И вот они появляются в кадре. Склонились над меню. Первый в очках (золотая оправа почти незаметна), с добротной английской фигурой и экономными жестами. Эдвард Булатович. Второй – с местечковыми щечками, сытой улыбкой и коммунальной порывистостью. Борис Мельхиорович.
– А щуку фаршированную пробовал тут? – продолжает глубоководный допрос Эдвард Булатович.
– Да. Да! Но мясо мне все же интересней. Кролик с потрошками здесь очень неплохой.
– Тяжеловато, не находишь?
– Ну, жаркое из петушка.
– А лососина с травами?
– Симпатичная, согласен. Но выбрал бы утиную грудку в вишневом соусе.
– Ты же из Одессы, Боря! Что тебе эти грудки?
– Именно поэтому! Наелся я вашей рыбы, что хоть топись! Так что взял бы свиную ножку, заправленную белыми грибами.
– Ладно, оставим. А десерт?
– Погоди, Эд! Ты пролистнул холодные закуски. Где твоя логистика? Забыл в машине? Убери-ка руку! Вот! Салат из рукколы с пармским сыром!
– А винегрет с кильками?
– Ты как знаешь, у тебя вкус безупречный, но он ни с чем не монтируется.
– Сложный ты человек, Боря. – улыбается. – Помнишь, на фестивале в Риме, когда мы были первый раз и ты взял в ресторане прошутто…
– Прошу! То не вспоминай лучше!
– А в Берлине, когда…
– Привет, мальчики!
Крупно: морда голой собачки. Она подмигивает.
Собачка лежит на руках знатной дамы в зеленом платье с вырезом почти до самого сердца. Дама пахнет лаймом и ладаном. Садится за отдельный столик, целует собачку.
– Оооо! – радуется Борис Мельхиорович. – Как приятно вас видеть!

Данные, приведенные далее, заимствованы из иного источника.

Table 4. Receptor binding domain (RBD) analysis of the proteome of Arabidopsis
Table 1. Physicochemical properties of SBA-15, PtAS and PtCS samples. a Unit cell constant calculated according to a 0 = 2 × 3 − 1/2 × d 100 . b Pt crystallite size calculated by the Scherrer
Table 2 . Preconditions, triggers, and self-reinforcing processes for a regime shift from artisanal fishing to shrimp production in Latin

Как успехи?
– Хорошо. А у вас?
– Мутим наш фестиваль. Приезжайте!
– Непременно. Я еще ни одного не пропустила.
Борис Мельхиорович отгораживается от дамы меню и метко спрашивает Эдварда Булатовича:
– Слушай, а что это за телка?
– Не знаю. Я думал – твоя подруга.
– Нет, не моя. Но лицо жутко знакомо.
– И морда.
– А?
– Морда собаки.
– Мда… Собака мерзейшая. Как же ее зовут? Бриджит? София? Джина?
– Не знаю.
– Пусть будет София-Бриджина! И черт с ней, с этой телкой, на фестивале разберусь! Ты слышал, что Фишка опять отчудил на съемках у усатого?
– Не помню, может быть, – Эдвард Булатович двигает плечами, проверяя их надежность после тренажеров. – Я уже столько слышал о нем историй…

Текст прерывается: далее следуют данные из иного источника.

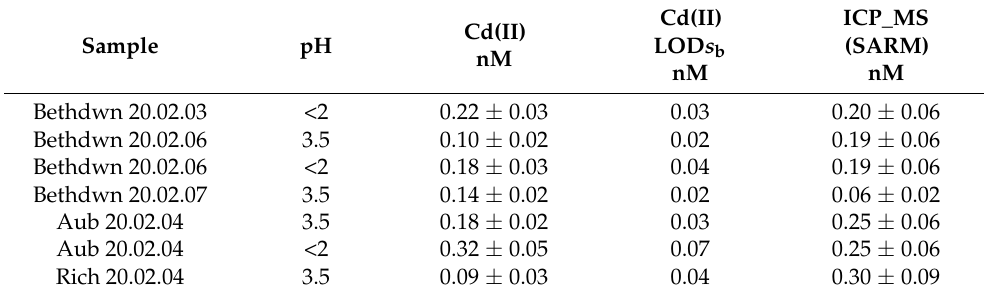
Table 8. Cd(II) results obtained for the standard additions (deposition time 180 s) in the filtered river samples at pH 3.5 and strongly acidified (<2) and its comparison with the ICP-MS results obtained in the strongly acidified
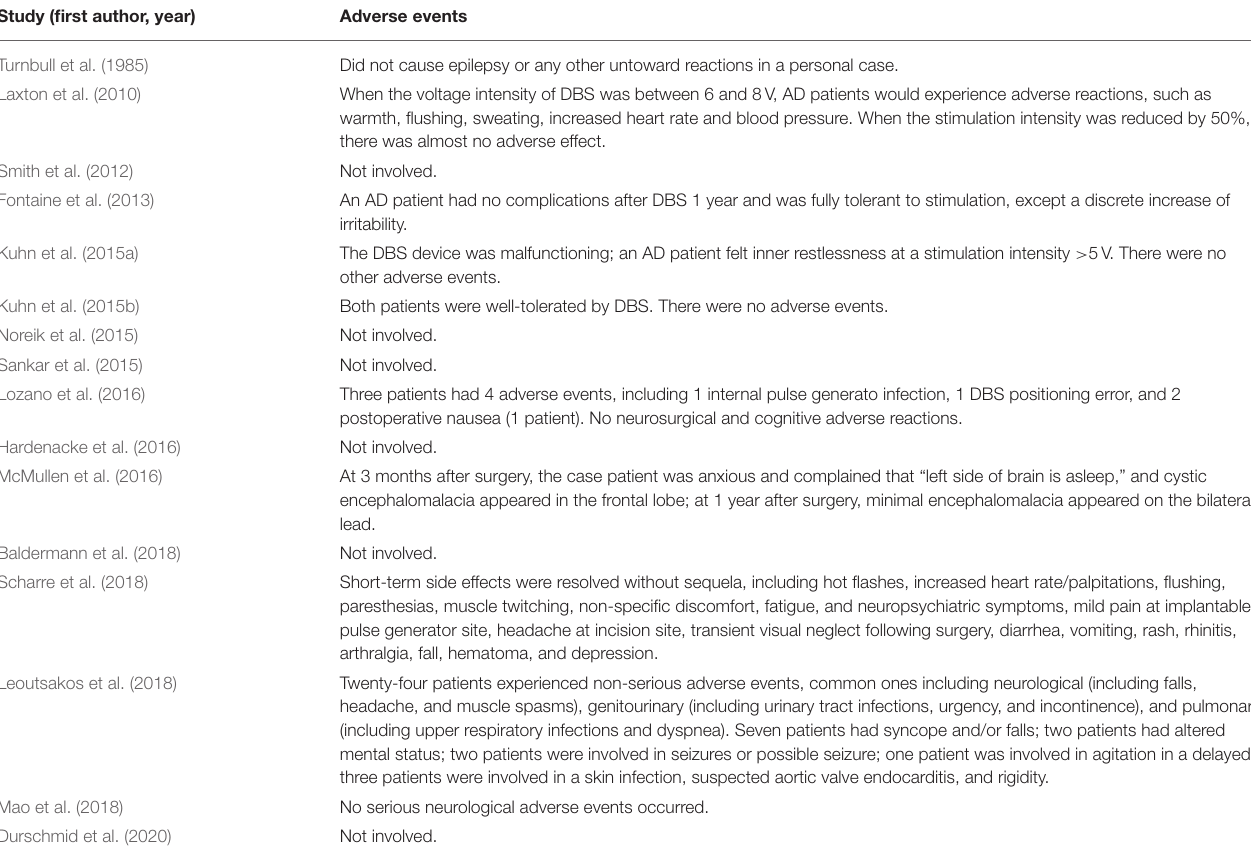
TABLE 3 | Adverse events of the human clinical study of DBS in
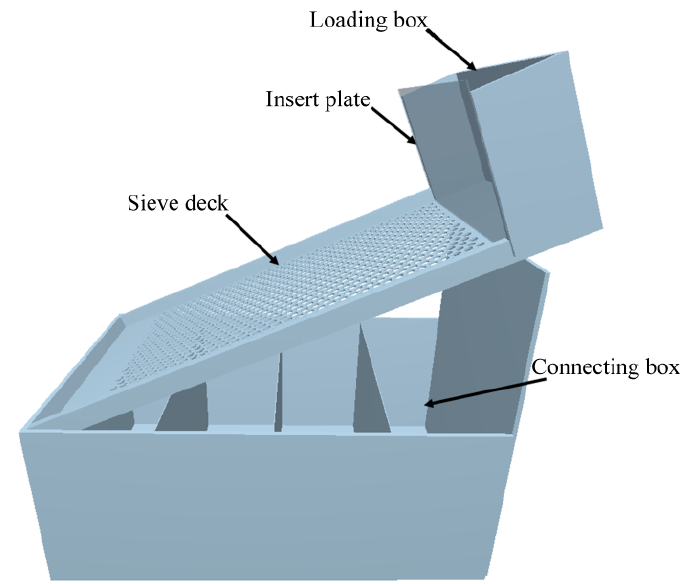
Figure 6. Schematic of the screening test.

– Отличная история! Он же перед съемками поклялся усатому, что не будет пить.
– Да, как обычно. И что?
– Примерно месяц героически держал оборону. Но организм вдруг сдался – на каком-то деньрождения.

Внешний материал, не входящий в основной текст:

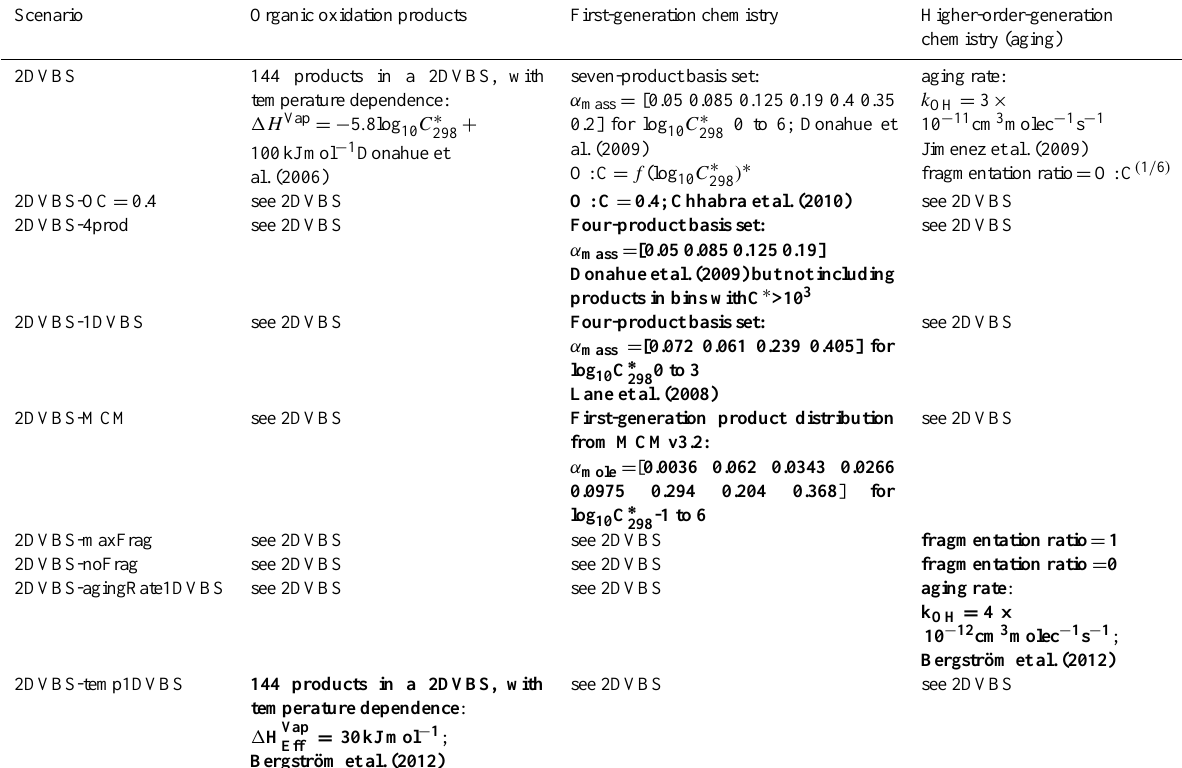
Table 3. Sensitivity test performed on the 2DVBS base case (top row). Changed parameters are described in bold text, all other parameters are kept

– Дне рождения, – суфлирует Эдвард Булатович.
– И напился, – Борис Мельхиорович не замечает грамматику. – Наутро приходит на съемку. От него – перегаром на всю площадку. Глазки бегают – явно в поисках пива. Усатый орет. – Борис Мельхиорович переключает в горле регистр и голос становится сиплым, как у простуженного бобра. – «Все! Я тебя выгоню! Я сделаю так, что ты вообще не будешь нигде больше сниматься! Никто тебя, алкаша, не возьмет!» А Фишка смотрит на него, смотрит и говорит: «Слушайте, ну сколько вам еще осталось? Лет пять – не больше. Я подожду».
Борис Мельхирович хохочет, обмахивается хрустящей салфеткой. Официанты вокруг улыбаются. Солнце искрится на гусарских ложках и вилках. Всем хорошо этим майским утром.
– Где же Марк? – Эдвард Булатович сдвигает манжет, под которым леденеют куранты с бриллиантами.